As the list of antibiotic-resistant pathogens continues to grow, antimicrobial stewardship has become a key issue for both hospital and outpatient clinics, including those hospitals in the federal healthcare space.
At the AMSUS 2025 meeting, LeeAnne Lynch, PhD, MPH, who formerly worked with the Infectious Disease Clinical Research Program, Department of Preventive Medicine and Biostatistics, Uniformed Services University of the Health Sciences in Bethesda, MD, and colleagues reported on the results of an analysis of Department of Defense antimicrobial stewardship programs (ASPs) to assess where improvements could be made.
In a poster, Lynch and colleagues noted they used observational retrospective analysis, with longitudinal data from the National Healthcare Safety Network that included approximately 48 hospitals and researcher surveys for both inpatient and outpatient clinics to take a more comprehensive, systemwide look at ASPs, since most available data has been at the facility level, rather than the entire system.
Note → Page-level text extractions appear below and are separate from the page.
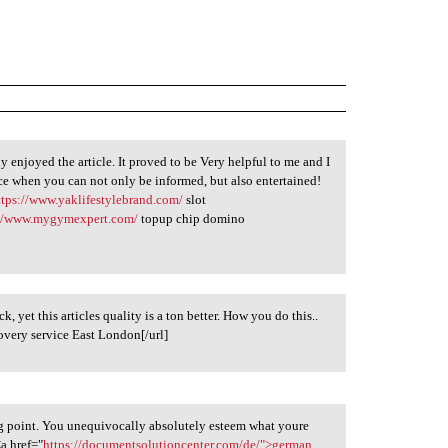
y enjoyed the article. It proved to be Very helpful to me and I
ice when you can not only be informed, but also entertained!
ttps://www.yaklifestylebrand.com/
slot
://www.mygymexpert.com/
topup chip domino
ck, yet this articles quality is a ton better. How you do this..
overy service East London[/url]
ng point. You unequivocally absolutely esteem what youre
<a href="
https://documentsolutioncenter.com/de/">german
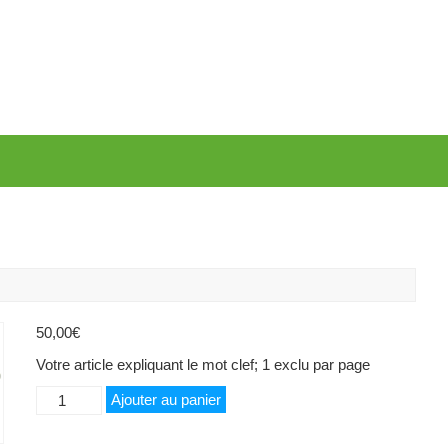
50,00
€
Votre article expliquant le mot clef; 1 exclu par page
quantité
Ajouter au panier
de
Enfant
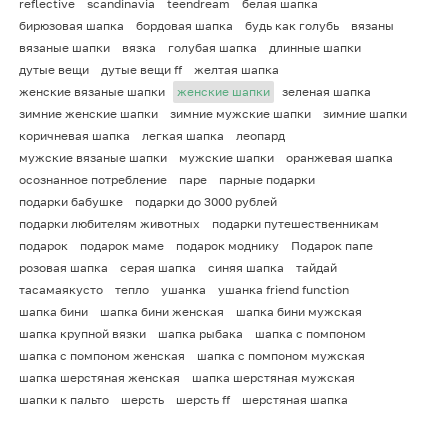
reflective
scandinavia
teendream
белая шапка
бирюзовая шапка
бордовая шапка
будь как голубь
вязаны
вязаные шапки
вязка
голубая шапка
длинные шапки
дутые вещи
дутые вещи ff
желтая шапка
женские вязаные шапки
женские шапки
зеленая шапка
зимние женские шапки
зимние мужские шапки
зимние шапки
коричневая шапка
легкая шапка
леопард
мужские вязаные шапки
мужские шапки
оранжевая шапка
осознанное потребление
паре
парные подарки
подарки бабушке
подарки до 3000 рублей
подарки любителям животных
подарки путешественникам
подарок
подарок маме
подарок моднику
Подарок папе
розовая шапка
серая шапка
синяя шапка
тайдай
тасамаякусто
тепло
ушанка
ушанка friend function
шапка бини
шапка бини женская
шапка бини мужская
шапка крупной вязки
шапка рыбака
шапка с помпоном
шапка с помпоном женская
шапка с помпоном мужская
шапка шерстяная женская
шапка шерстяная мужская
шапки к пальто
шерсть
шерсть ff
шерстяная шапка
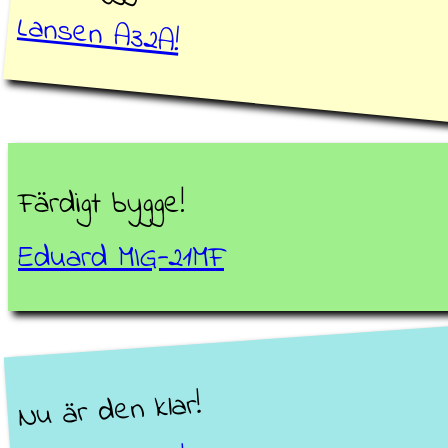
Lansen A32A!
Färdigt bygge!
Eduard MIG-21MF
Nu är den klar!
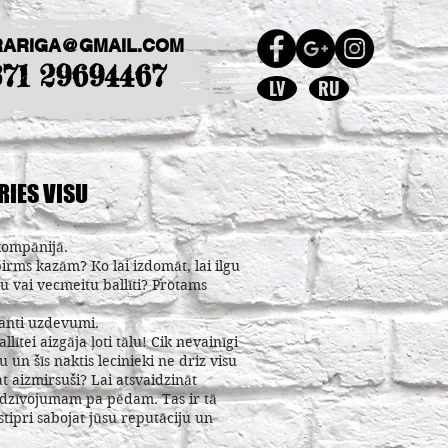
RARIGA@GMAIL.COM
371 29694467
LV
RU
RIES VISU
kompānijā.
irms kazām? Ko lai izdomāt, lai ilgu
šu vai vecmeitu ballīti? Protams
kanti uzdevumi.
ītei aizgāja ļoti tālu! Cik nevainīgi
ļu un šīs naktis lecinieki ne driz visu
at aizmirsuši? Lai atsvaidzināt
edzīvojumam pa pēdam. Tas ir tā
stipri sabojat jūsu reputāciju un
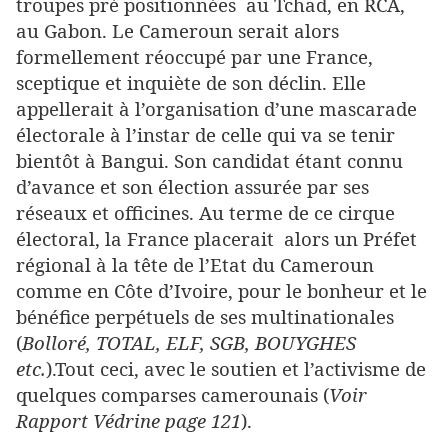
troupes pré positionnées au Tchad, en RCA,
au Gabon. Le Cameroun serait alors
formellement réoccupé par une France,
sceptique et inquiète de son déclin. Elle
appellerait à l’organisation d’une mascarade
électorale à l’instar de celle qui va se tenir
bientôt à Bangui. Son candidat étant connu
d’avance et son élection assurée par ses
réseaux et officines. Au terme de ce cirque
électoral, la France placerait alors un Préfet
régional à la tête de l’Etat du Cameroun
comme en Côte d’Ivoire, pour le bonheur et le
bénéfice perpétuels de ses multinationales
(
Bolloré, TOTAL, ELF, SGB, BOUYGHES
etc.
).Tout ceci, avec le soutien et l’activisme de
quelques comparses camerounais (
Voir
Rapport Védrine page 121
).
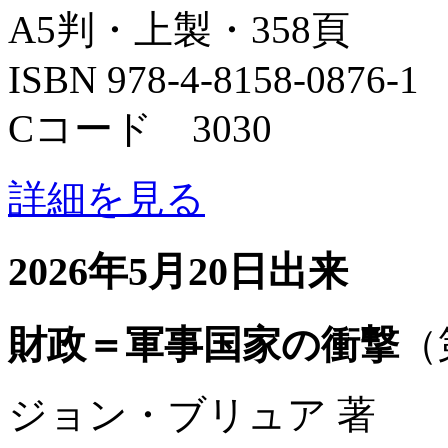
A5判・上製・358頁
ISBN 978-4-8158-0876-1
Cコード 3030
詳細を見る
2026年5月20日出来
財政＝軍事国家の衝撃
（
ジョン・ブリュア 著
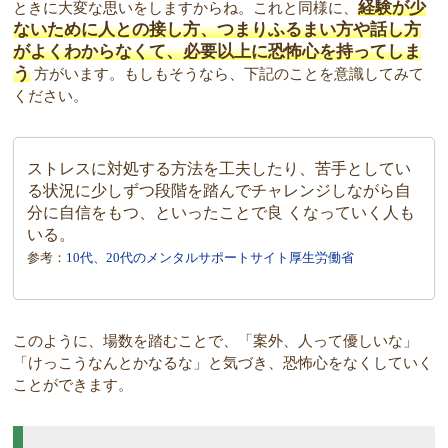
経験が少
ときに大変な思いをしますからね。これと同様に、
ないために人との接し方、つまりふるまい方や話し方
がよくわからなくて、必要以上に恐怖心を持ってしま
う
方がいます。もしもそうなら、下記のことを意識してみて
ください。
ストレスに対処する方法を工夫したり、苦手としてい
る状況に少しずつ段階を踏んでチャレンジしながら自
分に自信をもつ、といったことで良 くなっていく人も
いる。
参考：
10代、20代のメンタルサポートサイト厚生労働省
このように、場数を踏むことで、「案外、人って優しいな」
「けっこうなんとかなるな」と気づき、恐怖心をなくしていく
ことができます。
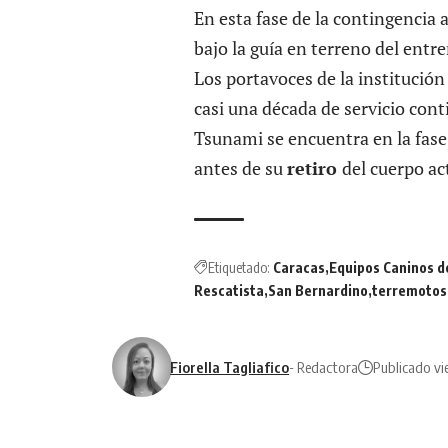
En esta fase de la contingencia 
bajo la guía en terreno del entr
Los portavoces de la institució
casi una década de servicio cont
Tsunami se encuentra en la fase
antes de su
retiro
del cuerpo act
Etiquetado:
Caracas
Equipos Caninos d
Rescatista
San Bernardino
terremotos
Fiorella Tagliafico
- Redactora
Publicado vi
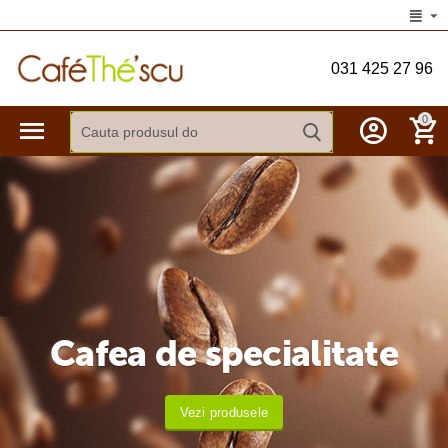
031 425 27 96
0
Cafea de specialitate
Vezi produsele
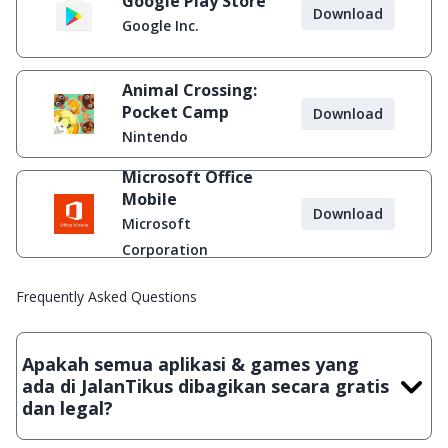
Google Play Store
Download
Google Inc.
Animal Crossing:
Pocket Camp
Download
Nintendo
Microsoft Office
Mobile
Download
Microsoft
Corporation
Frequently Asked Questions
Apakah semua aplikasi & games yang
ada di JalanTikus dibagikan secara gratis
dan legal?
Ya, JalanTikus hanya membagikan aplikasi & games yang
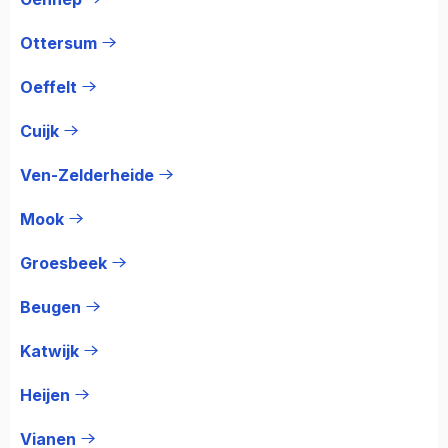
Ottersum
Oeffelt
Cuijk
Ven-Zelderheide
Mook
Groesbeek
Beugen
Katwijk
Heijen
Vianen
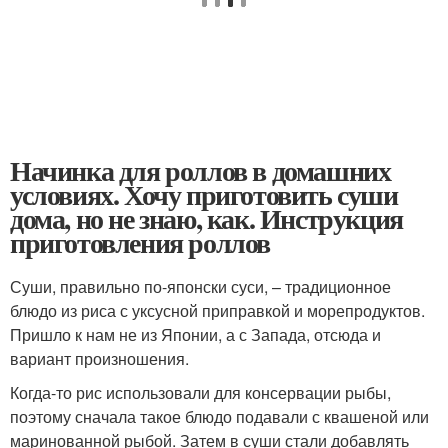
Начинка для роллов в домашних
условиях. Хочу приготовить суши
дома, но не знаю, как. Инструкция
приготовления роллов
Суши, правильно по-японски суси, – традиционное
блюдо из риса с уксусной приправкой и морепродуктов.
Пришло к нам не из Японии, а с Запада, отсюда и
вариант произношения.
Когда-то рис использовали для консервации рыбы,
поэтому сначала такое блюдо подавали с квашеной или
маринованной рыбой. Затем в суши стали добавлять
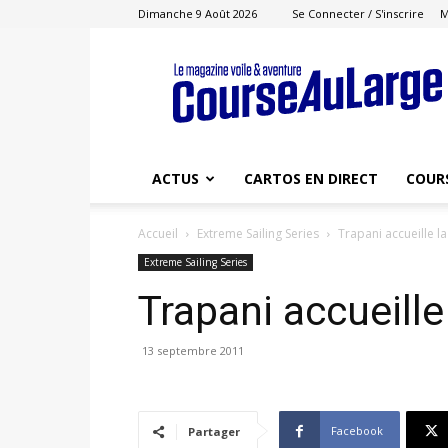
Dimanche 9 Août 2026
Se Connecter / S'inscrire
M
Course
au
Large
ACTUS
CARTOS EN DIRECT
COUR
Accueil
Extreme Sailing Series
Trapani accueille l
Extreme Sailing Series
Trapani accueille
13 septembre 2011
Facebook
Partager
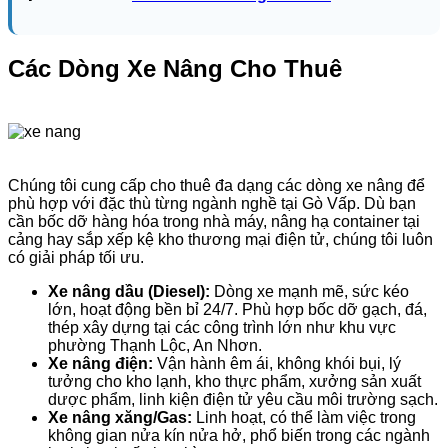
Các Dòng Xe Nâng Cho Thuê
Chúng tôi cung cấp cho thuê đa dạng các dòng xe nâng để
phù hợp với đặc thù từng ngành nghề tại Gò Vấp. Dù bạn
cần bốc dỡ hàng hóa trong nhà máy, nâng hạ container tại
cảng hay sắp xếp kệ kho thương mại điện tử, chúng tôi luôn
có giải pháp tối ưu.
Xe nâng dầu (Diesel):
Dòng xe mạnh mẽ, sức kéo
lớn, hoạt động bền bỉ 24/7. Phù hợp bốc dỡ gạch, đá,
thép xây dựng tại các công trình lớn như khu vực
phường Thạnh Lộc, An Nhơn.
Xe nâng điện:
Vận hành êm ái, không khói bụi, lý
tưởng cho kho lạnh, kho thực phẩm, xưởng sản xuất
dược phẩm, linh kiện điện tử yêu cầu môi trường sạch.
Xe nâng xăng/Gas:
Linh hoạt, có thể làm việc trong
không gian nửa kín nửa hở, phổ biến trong các ngành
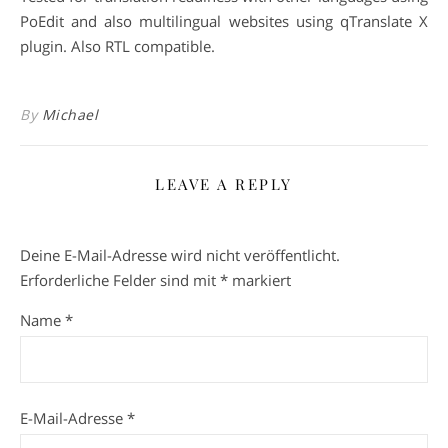
PoEdit and also multilingual websites using qTranslate X
plugin. Also RTL compatible.
By
Michael
LEAVE A REPLY
Deine E-Mail-Adresse wird nicht veröffentlicht.
Erforderliche Felder sind mit
*
markiert
Name
*
E-Mail-Adresse
*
Discussing overall patterns of the program, the researchers noted that ASP leaders were more likely to have been assigned to a stewardship program than volunteered for them and that the programs usually occupied 1% to 25% of their time. They noted that stewardship programs were present in far more ambulatory clinics compared with dental clinics, at 96.3% compared with 51.7% at dental clinics. In hospitals, 67.5% of ASPs consisted of 1% to 25% pharmacists, compared with 35.3% of outpatient ASPs that were comprised of 1% to 25% pharmacists.
Pharmacists spent more time on the stewardship program than physicians, with approximately 42% noting they spent more than a quarter of their time on stewardship than their physician colleagues, of whom 75% reported spending less than a quarter of their time on stewardship.
Although the hospitals and outpatient clinics largely adhered to the Centers for Disease Control and Prevention’s core elements recommendations, the researchers noted that qualitative scoring methods would have shed better insights into the quality improvement initiatives. Some of these core elements include hospital leadership commitment, accountability, pharmacy expertise, action, tracking, reporting, and education on stewardship efforts in the hospital setting, and commitment, action for policy and practice, tracking and reporting, and education and expertise in the outpatient setting.
The researcher concluded: “an expanded AS leader network expanding outpatient contacts would aid communication/dissemination of evidence-based practices.”
The researchers also urged continued refinement and standardization of stewardship evaluations in inpatient and outpatient settings so that areas for improvement could be more quickly identified and addressed in these environments.
Reference
Lynch LC, Mende K, Hamdy RF, et al. Evaluation of Department of Defense antimicrobial stewardship programs: structure and outcomes. Presented at AMSUS 2025. March 3-5, 2025. Poster 115.